妊娠したら鉄分補給!はもちろんですが、妊娠を希望している時からもいつ授かっても良いようにしっかり鉄分補給しておきましょう。特に、貧血気味の方は積極的な摂取が望まれます。

<※>妊娠中の貧血について
妊娠中期に入ると、約半分近くの妊婦さんに貧血がみられるといわれています。ひどくなると、めまい・疲労感などの体調不良を招く他、出産時に起こる出血トラブルへの対応が心配されます。

鉄分の主な働きと効果2「出産・授乳期」

母乳は白い色をしていますが、実はママの血液が変化したものです。つまり「母乳=ママの血液」ということ。ですから、妊娠中だけでなく授乳中にもたくさんの血液が必要になります。そして、血液の主な材料となっているのは鉄分です。したがって、赤ちゃんに栄養満点の母乳をたくさん飲ませてあげるためには、その分だけ、たくさんの鉄分が必要になります。
また、産後に起こりやすいめまいや体調不良の多くには鉄分不足が関係しているといわれています。

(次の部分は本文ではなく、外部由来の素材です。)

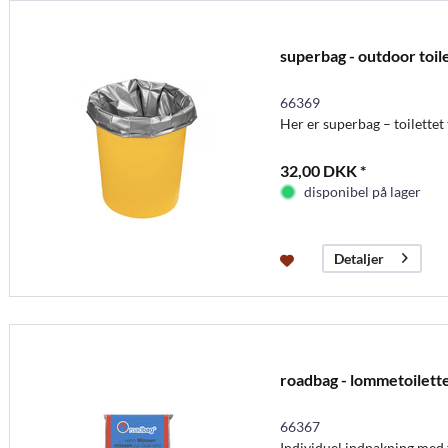
superbag - outdoor toile
66369
Her er superbag – toilettet t
32,00 DKK *
disponibel på lager
Detaljer
roadbag - lommetoilett
66367
Individuel indpakning med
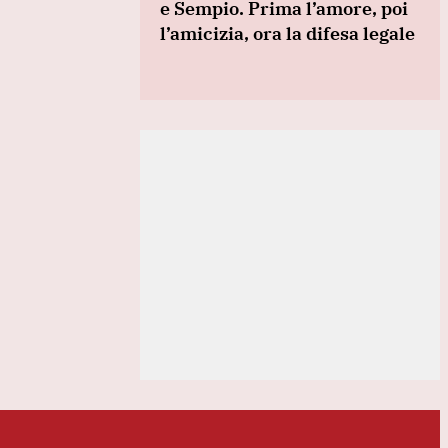
e Sempio. Prima l’amore, poi
l’amicizia, ora la difesa legale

毎日、元気に育児するためにも、積極的に鉄分を摂るようにしましょう。

鉄分の主な働きと効果3「一般的な作用」

体内に取り込まれた酸素は血液中のヘモグロビンによって全身に運ばれていますが、このヘモグロビンを構成している主成分が鉄分です。そのため、鉄分が不足すると、ヘモグロビンがうまくつくられなくなったり、働きが悪くなったりして、体が酸素不足の状態になってしまいます。酸素が行き渡らなければ、各器官は本来の働きを発揮できません。たちまち、あらゆる不調が発生してしまいます。鉄分はそれくらいヒトの生命活動に関わっている重要な栄養素なのです。